Background and Purpose
Alpha-linolenic acid (ALA) and riluzole (RLZ), potent activators of two-pore domain K+ channel TREK-1 and TRAAK are known to be neuroprotective against forebrain global ischemia and epileptic seizures. Recent studies have revealed that TREK-1 plays a major role in neuronal excitability control and ALA-induced neuroprotection. We investigated the potential protective effect of ALA and riluzole in a model of focal ischemia clinically relevant to stroke.
Methods
Mice were subjected to transient middle cerebral artery occlusion (MCAO, 1 hour) and reperfusion by use of intraluminal filament model. To determine the therapeutic window, mice received a single dose of 4 mg/kg RLZ or 500 nmol/kg ALA at different times of reperfusion. Then, the efficiency of a single dose of 4 mg/kg RLZ or 500 nmol/kg ALA injected 1 (RLZ) or 2 hours (ALA) after reperfusion was compared to a dose of 2 mg/kg RLZ and 250 nmol/kg ALA given 1–2, 48 and 72 hours after reperfusion or 1–2 hours after reperfusion and once each week during the next two weeks of reperfusion. A combined treatment with 2 mg/kg RLZ + 250 nmol/kg ALA injected 2 hours after reperfusion was also tested.
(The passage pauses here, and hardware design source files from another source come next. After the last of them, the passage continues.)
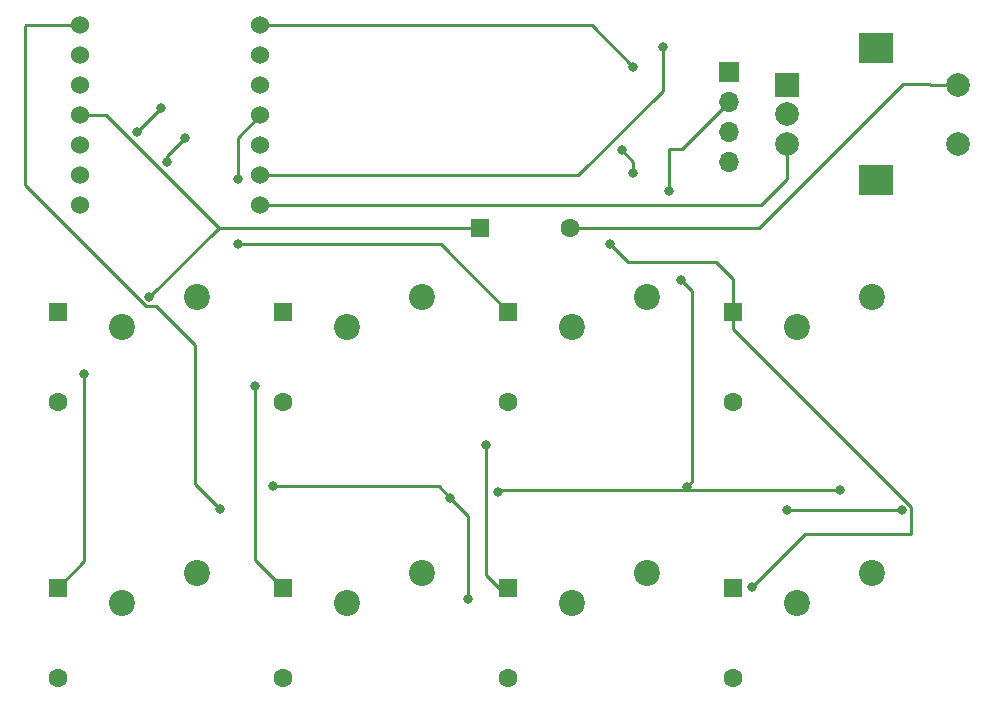
<source format=gbr>
%TF.GenerationSoftware,KiCad,Pcbnew,9.0.6*%
%TF.CreationDate,2025-12-17T11:58:43+01:00*%
%TF.ProjectId,HackPad,4861636b-5061-4642-9e6b-696361645f70,rev?*%
%TF.SameCoordinates,Original*%
%TF.FileFunction,Copper,L2,Bot*%
%TF.FilePolarity,Positive*%
%FSLAX46Y46*%
G04 Gerber Fmt 4.6, Leading zero omitted, Abs format (unit mm)*
G04 Created by KiCad (PCBNEW 9.0.6) date 2025-12-17 11:58:43*
%MOMM*%
%LPD*%
G01*
G04 APERTURE LIST*
G04 Aperture macros list*
%AMRoundRect*
0 Rectangle with rounded corners*
0 $1 Rounding radius*
0 $2 $3 $4 $5 $6 $7 $8 $9 X,Y pos of 4 corners*
0 Add a 4 corners polygon primitive as box body*
4,1,4,$2,$3,$4,$5,$6,$7,$8,$9,$2,$3,0*
0 Add four circle primitives for the rounded corners*
1,1,$1+$1,$2,$3*
1,1,$1+$1,$4,$5*
1,1,$1+$1,$6,$7*
1,1,$1+$1,$8,$9*
0 Add four rect primitives between the rounded corners*
20,1,$1+$1,$2,$3,$4,$5,0*
20,1,$1+$1,$4,$5,$6,$7,0*
20,1,$1+$1,$6,$7,$8,$9,0*
20,1,$1+$1,$8,$9,$2,$3,0*%
G04 Aperture macros list end*
%TA.AperFunction,ComponentPad*%
%ADD10C,2.200000*%
%TD*%
%TA.AperFunction,ComponentPad*%
%ADD11R,1.700000X1.700000*%
%TD*%
%TA.AperFunction,ComponentPad*%
%ADD12O,1.700000X1.700000*%
%TD*%
%TA.AperFunction,ComponentPad*%
%ADD13R,2.000000X2.000000*%
%TD*%
%TA.AperFunction,ComponentPad*%
%ADD14C,2.000000*%
%TD*%
%TA.AperFunction,ComponentPad*%
%ADD15R,3.000000X2.500000*%
%TD*%
%TA.AperFunction,ComponentPad*%
%ADD16C,1.524000*%
%TD*%
%TA.AperFunction,ComponentPad*%
%ADD17RoundRect,0.250000X-0.550000X0.550000X-0.550000X-0.550000X0.550000X-0.550000X0.550000X0.550000X0*%
%TD*%
%TA.AperFunction,ComponentPad*%
%ADD18C,1.600000*%
%TD*%
%TA.AperFunction,ComponentPad*%
%ADD19RoundRect,0.250000X-0.550000X-0.550000X0.550000X-0.550000X0.550000X0.550000X-0.550000X0.550000X0*%
%TD*%
%TA.AperFunction,ViaPad*%
%ADD20C,0.800000*%
%TD*%
%TA.AperFunction,Conductor*%
%ADD21C,0.250000*%
%TD*%
G04 APERTURE END LIST*
D10*
%TO.P,SW A3,1,1*%
%TO.N,SW A*%
X154622500Y-93936250D03*
%TO.P,SW A3,2,2*%
%TO.N,Net-(D11-A)*%
X148272500Y-96476250D03*
%TD*%
%TO.P,SW A2,1,1*%
%TO.N,SW A*%
X135572500Y-93936250D03*
%TO.P,SW A2,2,2*%
%TO.N,Net-(D10-A)*%
X129222500Y-96476250D03*
%TD*%
%TO.P,SW B1,1,1*%
%TO.N,SW B*%
X116522500Y-117316250D03*
%TO.P,SW B1,2,2*%
%TO.N,Net-(D13-A)*%
X110172500Y-119856250D03*
%TD*%
%TO.P,SW B2,1,1*%
%TO.N,SW B*%
X135572500Y-117316250D03*
%TO.P,SW B2,2,2*%
%TO.N,Net-(D14-A)*%
X129222500Y-119856250D03*
%TD*%
D11*
%TO.P,U2,1,GND*%
%TO.N,GND*%
X161615000Y-74886250D03*
D12*
%TO.P,U2,2,VCC*%
%TO.N,+5V*%
X161615000Y-77426250D03*
%TO.P,U2,3,SCL*%
%TO.N,SDA*%
X161615000Y-79966250D03*
%TO.P,U2,4,SDA*%
%TO.N,SCL*%
X161615000Y-82506250D03*
%TD*%
D13*
%TO.P,SW9,A,A*%
%TO.N,DIAL A*%
X166500000Y-76000000D03*
D14*
%TO.P,SW9,B,B*%
%TO.N,DIAL B*%
X166500000Y-81000000D03*
%TO.P,SW9,C,C*%
%TO.N,GND*%
X166500000Y-78500000D03*
D15*
%TO.P,SW9,MP*%
%TO.N,N/C*%
X174000000Y-72900000D03*
X174000000Y-84100000D03*
D14*
%TO.P,SW9,S1,S1*%
%TO.N,DIAL S1*%
X181000000Y-76000000D03*
%TO.P,SW9,S2,S2*%
%TO.N,GND*%
X181000000Y-81000000D03*
%TD*%
D10*
%TO.P,SW A1,1,1*%
%TO.N,SW A*%
X116522500Y-93936250D03*
%TO.P,SW A1,2,2*%
%TO.N,Net-(D9-A)*%
X110172500Y-96476250D03*
%TD*%
D16*
%TO.P,U1,1,GPIO26/ADC0/A0*%
%TO.N,LEDs*%
X106680000Y-70961250D03*
%TO.P,U1,2,GPIO27/ADC1/A1*%
%TO.N,SW A*%
X106680000Y-73501250D03*
%TO.P,U1,3,GPIO28/ADC2/A2*%
%TO.N,SW B*%
X106680000Y-76041250D03*
%TO.P,U1,4,GPIO29/ADC3/A3*%
%TO.N,SW 1*%
X106680000Y-78581250D03*
%TO.P,U1,5,GPIO6/SDA*%
%TO.N,SDA*%
X106680000Y-81121250D03*
%TO.P,U1,6,GPIO7/SCL*%
%TO.N,SCL*%
X106680000Y-83661250D03*
%TO.P,U1,7,GPIO0/TX*%
%TO.N,SW 2*%
X106680000Y-86201250D03*
%TO.P,U1,8,GPIO1/RX*%
%TO.N,DIAL B*%
X121920000Y-86201250D03*
%TO.P,U1,9,GPIO2/SCK*%
%TO.N,DIAL A*%
X121920000Y-83661250D03*
%TO.P,U1,10,GPIO4/MISO*%
%TO.N,SW 4*%
X121920000Y-81121250D03*
%TO.P,U1,11,GPIO3/MOSI*%
%TO.N,SW 3*%
X121920000Y-78581250D03*
%TO.P,U1,12,3V3*%
%TO.N,unconnected-(U1-3V3-Pad12)*%
X121920000Y-76041250D03*
%TO.P,U1,13,GND*%
%TO.N,GND*%
X121920000Y-73501250D03*
%TO.P,U1,14,VBUS*%
%TO.N,+5V*%
X121920000Y-70961250D03*
%TD*%
D10*
%TO.P,SW A4,1,1*%
%TO.N,SW A*%
X173672500Y-93936250D03*
%TO.P,SW A4,2,2*%
%TO.N,Net-(D12-A)*%
X167322500Y-96476250D03*
%TD*%
%TO.P,SW B3,1,1*%
%TO.N,SW B*%
X154622500Y-117316250D03*
%TO.P,SW B3,2,2*%
%TO.N,Net-(D15-A)*%
X148272500Y-119856250D03*
%TD*%
%TO.P,SW B4,1,1*%
%TO.N,SW B*%
X173672500Y-117316250D03*
%TO.P,SW B4,2,2*%
%TO.N,Net-(D16-A)*%
X167322500Y-119856250D03*
%TD*%
D17*
%TO.P,D15,1,K*%
%TO.N,SW 3*%
X142875000Y-118586250D03*
D18*
%TO.P,D15,2,A*%
%TO.N,Net-(D15-A)*%
X142875000Y-126206250D03*
%TD*%
D17*
%TO.P,D9,1,K*%
%TO.N,SW 1*%
X104775000Y-95206250D03*
D18*
%TO.P,D9,2,A*%
%TO.N,Net-(D9-A)*%
X104775000Y-102826250D03*
%TD*%
D17*
%TO.P,D11,1,K*%
%TO.N,SW 3*%
X142875000Y-95206250D03*
D18*
%TO.P,D11,2,A*%
%TO.N,Net-(D11-A)*%
X142875000Y-102826250D03*
%TD*%
D17*
%TO.P,D12,1,K*%
%TO.N,SW 4*%
X161925000Y-95206250D03*
D18*
%TO.P,D12,2,A*%
%TO.N,Net-(D12-A)*%
X161925000Y-102826250D03*
%TD*%
D17*
%TO.P,D16,1,K*%
%TO.N,SW 4*%
X161925000Y-118586250D03*
D18*
%TO.P,D16,2,A*%
%TO.N,Net-(D16-A)*%
X161925000Y-126206250D03*
%TD*%
D17*
%TO.P,D14,1,K*%
%TO.N,SW 2*%
X123825000Y-118586250D03*
D18*
%TO.P,D14,2,A*%
%TO.N,Net-(D14-A)*%
X123825000Y-126206250D03*
%TD*%
D17*
%TO.P,D10,1,K*%
%TO.N,SW 2*%
X123825000Y-95206250D03*
D18*
%TO.P,D10,2,A*%
%TO.N,Net-(D10-A)*%
X123825000Y-102826250D03*
%TD*%
D19*
%TO.P,D17,1,K*%
%TO.N,SW 1*%
X140493750Y-88106250D03*
D18*
%TO.P,D17,2,A*%
%TO.N,DIAL S1*%
X148113750Y-88106250D03*
%TD*%
D17*
%TO.P,D13,1,K*%
%TO.N,SW 1*%
X104775000Y-118586250D03*
D18*
%TO.P,D13,2,A*%
%TO.N,Net-(D13-A)*%
X104775000Y-126206250D03*
%TD*%
D20*
%TO.N,+5V*%
X156500000Y-85000000D03*
X139500000Y-119500000D03*
X157500000Y-92500000D03*
X153500000Y-74500000D03*
X138000000Y-111000000D03*
X123000000Y-110000000D03*
X171000000Y-110275000D03*
X142000000Y-110500000D03*
X158000000Y-110021500D03*
%TO.N,LEDs*%
X118500000Y-111944750D03*
%TO.N,GND*%
X176225000Y-112000000D03*
X166500000Y-112000000D03*
%TO.N,SW 1*%
X112500000Y-94000000D03*
X107000000Y-100500000D03*
%TO.N,SW 2*%
X121500000Y-101500000D03*
%TO.N,SW 3*%
X141000000Y-106500000D03*
X120000000Y-89500000D03*
X120000000Y-84000000D03*
%TO.N,SW 4*%
X151500000Y-89500000D03*
X152500000Y-81500000D03*
X163500000Y-118500000D03*
X153500000Y-83500000D03*
%TO.N,DIAL A*%
X156000000Y-72776250D03*
%TO.N,SDA*%
X113500000Y-78000000D03*
X111500000Y-80000000D03*
%TO.N,SCL*%
X114000000Y-82500000D03*
X115500000Y-80500000D03*
%TD*%
D21*
%TO.N,+5V*%
X158500000Y-109521500D02*
X158000000Y-110021500D01*
X142225000Y-110275000D02*
X142000000Y-110500000D01*
X156500000Y-81416250D02*
X156500000Y-85000000D01*
X159500000Y-110275000D02*
X142225000Y-110275000D01*
X158253500Y-110275000D02*
X158000000Y-110021500D01*
X157500000Y-92500000D02*
X158500000Y-93500000D01*
X138000000Y-111000000D02*
X137000000Y-110000000D01*
X156500000Y-81416250D02*
X157625000Y-81416250D01*
X139500000Y-112500000D02*
X138000000Y-111000000D01*
X159500000Y-110275000D02*
X158253500Y-110275000D01*
X171000000Y-110275000D02*
X159500000Y-110275000D01*
X139500000Y-119500000D02*
X139500000Y-112500000D01*
X137000000Y-110000000D02*
X123000000Y-110000000D01*
X149961250Y-70961250D02*
X121920000Y-70961250D01*
X158500000Y-93500000D02*
X158500000Y-109521500D01*
X153500000Y-74500000D02*
X149961250Y-70961250D01*
X157625000Y-81416250D02*
X161615000Y-77426250D01*
%TO.N,LEDs*%
X116358500Y-98032079D02*
X113052421Y-94726000D01*
X116358500Y-109803250D02*
X116358500Y-98032079D01*
X102000000Y-71000000D02*
X102038750Y-70961250D01*
X102000000Y-84526720D02*
X102000000Y-71000000D01*
X118500000Y-111944750D02*
X116358500Y-109803250D01*
X112199280Y-94726000D02*
X102000000Y-84526720D01*
X102038750Y-70961250D02*
X106680000Y-70961250D01*
X113052421Y-94726000D02*
X112199280Y-94726000D01*
%TO.N,GND*%
X176225000Y-112000000D02*
X166500000Y-112000000D01*
%TO.N,SW 1*%
X118393750Y-88106250D02*
X140493750Y-88106250D01*
X112500000Y-94000000D02*
X118393750Y-88106250D01*
X118393750Y-88106250D02*
X108868750Y-78581250D01*
X108868750Y-78581250D02*
X106680000Y-78581250D01*
X107000000Y-116361250D02*
X104775000Y-118586250D01*
X107000000Y-100500000D02*
X107000000Y-116361250D01*
%TO.N,SW 2*%
X121500000Y-101500000D02*
X121500000Y-116261250D01*
X121500000Y-116261250D02*
X123825000Y-118586250D01*
%TO.N,SW 3*%
X142875000Y-95206250D02*
X137168750Y-89500000D01*
X142086250Y-118586250D02*
X142875000Y-118586250D01*
X137168750Y-89500000D02*
X120000000Y-89500000D01*
X141000000Y-117500000D02*
X142086250Y-118586250D01*
X141000000Y-106500000D02*
X141000000Y-117500000D01*
X120000000Y-84000000D02*
X120000000Y-80501250D01*
X120000000Y-80501250D02*
X121920000Y-78581250D01*
%TO.N,SW 4*%
X153500000Y-82500000D02*
X152500000Y-81500000D01*
X153000000Y-91000000D02*
X151500000Y-89500000D01*
X153500000Y-83500000D02*
X153500000Y-82500000D01*
X168000000Y-114000000D02*
X177000000Y-114000000D01*
X177000000Y-114000000D02*
X177000000Y-111748280D01*
X177000000Y-111748280D02*
X161925000Y-96673280D01*
X163500000Y-118500000D02*
X168000000Y-114000000D01*
X161925000Y-92425000D02*
X160500000Y-91000000D01*
X161925000Y-95206250D02*
X161925000Y-92425000D01*
X161925000Y-96673280D02*
X161925000Y-95206250D01*
X160500000Y-91000000D02*
X153000000Y-91000000D01*
%TO.N,DIAL S1*%
X164148000Y-88106250D02*
X176291750Y-75962500D01*
X176291750Y-75962500D02*
X178593750Y-75962500D01*
X178631250Y-76000000D02*
X181000000Y-76000000D01*
X148113750Y-88106250D02*
X164148000Y-88106250D01*
X178593750Y-75962500D02*
X178631250Y-76000000D01*
%TO.N,DIAL B*%
X164298750Y-86201250D02*
X121920000Y-86201250D01*
X166500000Y-81000000D02*
X166500000Y-84000000D01*
X166500000Y-84000000D02*
X164298750Y-86201250D01*
%TO.N,DIAL A*%
X156000000Y-72776250D02*
X156000000Y-76500000D01*
X156000000Y-76500000D02*
X148838750Y-83661250D01*
X148838750Y-83661250D02*
X121920000Y-83661250D01*
%TO.N,SDA*%
X113500000Y-78000000D02*
X111500000Y-80000000D01*
%TO.N,SCL*%
X114000000Y-82000000D02*
X114000000Y-82500000D01*
X115500000Y-80500000D02*
X114000000Y-82000000D01*
%TD*%
M02*

</source>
RLZ and ALA were injected as a bolus directly in the jugular vein. Ischemic neuronal injury was evaluated 24 hours (Infarct volume, neurological deficit, counting of TUNEL-positive cells, Bax expression) and 28 days (neuronal counting on cresyl-violet sections, GFAP expression) after ischemia. The same protocol was also performed with administration of palmitic acid, a saturated fatty acid that did not activate TREK-1 and TRAAK channels.
Results
A single dose of RLZ (4 mg/kg) or ALA (500 nmol/kg) up to 3 hours after reperfusion reduced the stroke volume by 75% and 86 % (P<0. 001), respectively and improved the neurological scoring. ALA- and RLZ-treatment was associated with a reduction in cytopathological features of cell injury, including cell shrinkage, DNA-fragmentation, Bax and GFAP expression both in the cortex and the caudate-putamen. In term of survival rate observed in a 28-day time, the best protection was obtained with the injection of 250 nmol/kg ALA given 2 hours after reperfusion and once each week during the next two weeks of reperfusion or with a single dose of the combined treatment (2 mg/kg RLZ + 250 nmol/kg ALA). The palmitic acid failed to induce a neuroprotective effect against focal ischemia.
Conclusion
These results provide further evidence for a therapeutical value of a riluzole and alpha-linolenic acid treatment in brain injury resulting from focal ischemia/reperfusion.